> _WHAT IS REQUIRED_
Recast the lines of the items below as a numbered list, from the line containing "order: Laurales" through the last line of the items, leaving out any blank lines.
--- Begin ---
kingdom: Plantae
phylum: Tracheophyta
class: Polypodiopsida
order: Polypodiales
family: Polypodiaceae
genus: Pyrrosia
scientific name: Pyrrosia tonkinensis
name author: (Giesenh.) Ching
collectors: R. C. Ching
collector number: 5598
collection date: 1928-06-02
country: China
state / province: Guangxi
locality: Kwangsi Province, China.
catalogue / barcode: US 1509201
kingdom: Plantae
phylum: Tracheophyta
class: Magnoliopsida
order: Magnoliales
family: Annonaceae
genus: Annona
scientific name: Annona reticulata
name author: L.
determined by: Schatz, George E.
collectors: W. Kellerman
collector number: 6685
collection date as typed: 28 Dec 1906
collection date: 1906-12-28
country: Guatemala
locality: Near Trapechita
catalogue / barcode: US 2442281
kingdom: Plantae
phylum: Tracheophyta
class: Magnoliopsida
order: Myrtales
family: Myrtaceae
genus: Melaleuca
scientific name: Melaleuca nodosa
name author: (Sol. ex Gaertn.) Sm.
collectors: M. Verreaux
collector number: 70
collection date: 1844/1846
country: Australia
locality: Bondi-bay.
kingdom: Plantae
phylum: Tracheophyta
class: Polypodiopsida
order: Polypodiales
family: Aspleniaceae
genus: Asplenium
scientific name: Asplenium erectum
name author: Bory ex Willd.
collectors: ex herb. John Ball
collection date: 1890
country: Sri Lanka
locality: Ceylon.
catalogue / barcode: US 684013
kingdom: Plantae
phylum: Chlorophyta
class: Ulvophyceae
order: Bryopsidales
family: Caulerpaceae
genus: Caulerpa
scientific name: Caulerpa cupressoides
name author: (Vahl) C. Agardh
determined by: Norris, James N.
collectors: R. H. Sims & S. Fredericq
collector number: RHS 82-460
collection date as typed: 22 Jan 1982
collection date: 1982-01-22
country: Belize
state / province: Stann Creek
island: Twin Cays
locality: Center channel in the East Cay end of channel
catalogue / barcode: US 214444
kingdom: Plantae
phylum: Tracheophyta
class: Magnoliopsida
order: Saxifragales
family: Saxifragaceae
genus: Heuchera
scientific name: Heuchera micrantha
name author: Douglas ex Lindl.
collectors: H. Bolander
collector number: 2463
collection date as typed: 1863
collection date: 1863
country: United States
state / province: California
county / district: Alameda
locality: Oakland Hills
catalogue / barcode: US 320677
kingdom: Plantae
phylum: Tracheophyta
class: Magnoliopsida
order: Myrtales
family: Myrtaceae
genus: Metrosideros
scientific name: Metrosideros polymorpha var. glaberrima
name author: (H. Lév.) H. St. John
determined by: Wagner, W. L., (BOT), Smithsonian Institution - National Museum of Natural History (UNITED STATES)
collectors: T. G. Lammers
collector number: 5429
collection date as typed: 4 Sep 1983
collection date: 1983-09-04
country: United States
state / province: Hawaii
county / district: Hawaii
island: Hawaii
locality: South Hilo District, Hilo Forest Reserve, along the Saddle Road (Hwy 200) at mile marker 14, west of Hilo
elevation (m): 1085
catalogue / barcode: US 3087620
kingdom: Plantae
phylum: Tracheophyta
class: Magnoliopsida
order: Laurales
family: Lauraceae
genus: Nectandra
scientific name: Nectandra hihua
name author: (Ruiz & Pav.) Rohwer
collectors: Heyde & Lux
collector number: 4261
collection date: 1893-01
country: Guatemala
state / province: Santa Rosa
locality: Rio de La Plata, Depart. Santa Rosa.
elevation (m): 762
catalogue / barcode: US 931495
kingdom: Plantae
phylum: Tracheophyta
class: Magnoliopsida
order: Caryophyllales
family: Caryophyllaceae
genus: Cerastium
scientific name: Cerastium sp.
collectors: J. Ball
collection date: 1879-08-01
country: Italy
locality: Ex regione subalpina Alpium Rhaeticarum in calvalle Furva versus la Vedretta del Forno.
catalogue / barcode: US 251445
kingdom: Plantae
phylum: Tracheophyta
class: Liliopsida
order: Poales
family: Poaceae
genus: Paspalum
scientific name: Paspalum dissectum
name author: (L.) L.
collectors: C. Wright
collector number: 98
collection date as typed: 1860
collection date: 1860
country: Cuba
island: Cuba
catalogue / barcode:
--- End ---
> _REPLY TO THE TASK_
1. order: Laurales
2. family: Lauraceae
3. genus: Nectandra
4. scientific name: Nectandra hihua
5. name author: (Ruiz & Pav.) Rohwer
6. collectors: Heyde & Lux
7. collector number: 4261
8. collection date: 1893-01
9. country: Guatemala
10. state / province: Santa Rosa
11. locality: Rio de La Plata, Depart. Santa Rosa.
12. elevation (m): 762
13. catalogue / barcode: US 931495
14. kingdom: Plantae
15. phylum: Tracheophyta
16. class: Magnoliopsida
17. order: Caryophyllales
18. family: Caryophyllaceae
19. genus: Cerastium
20. scientific name: Cerastium sp.
21. collectors: J. Ball
22. collection date: 1879-08-01
23. country: Italy
24. locality: Ex regione subalpina Alpium Rhaeticarum in calvalle Furva versus la Vedretta del Forno.
25. catalogue / barcode: US 251445
26. kingdom: Plantae
27. phylum: Tracheophyta
28. class: Liliopsida
29. order: Poales
30. family: Poaceae
31. genus: Paspalum
32. scientific name: Paspalum dissectum
33. name author: (L.) L.
34. collectors: C. Wright
35. collector number: 98
36. collection date as typed: 1860
37. collection date: 1860
38. country: Cuba
39. island: Cuba
40. catalogue / barcode:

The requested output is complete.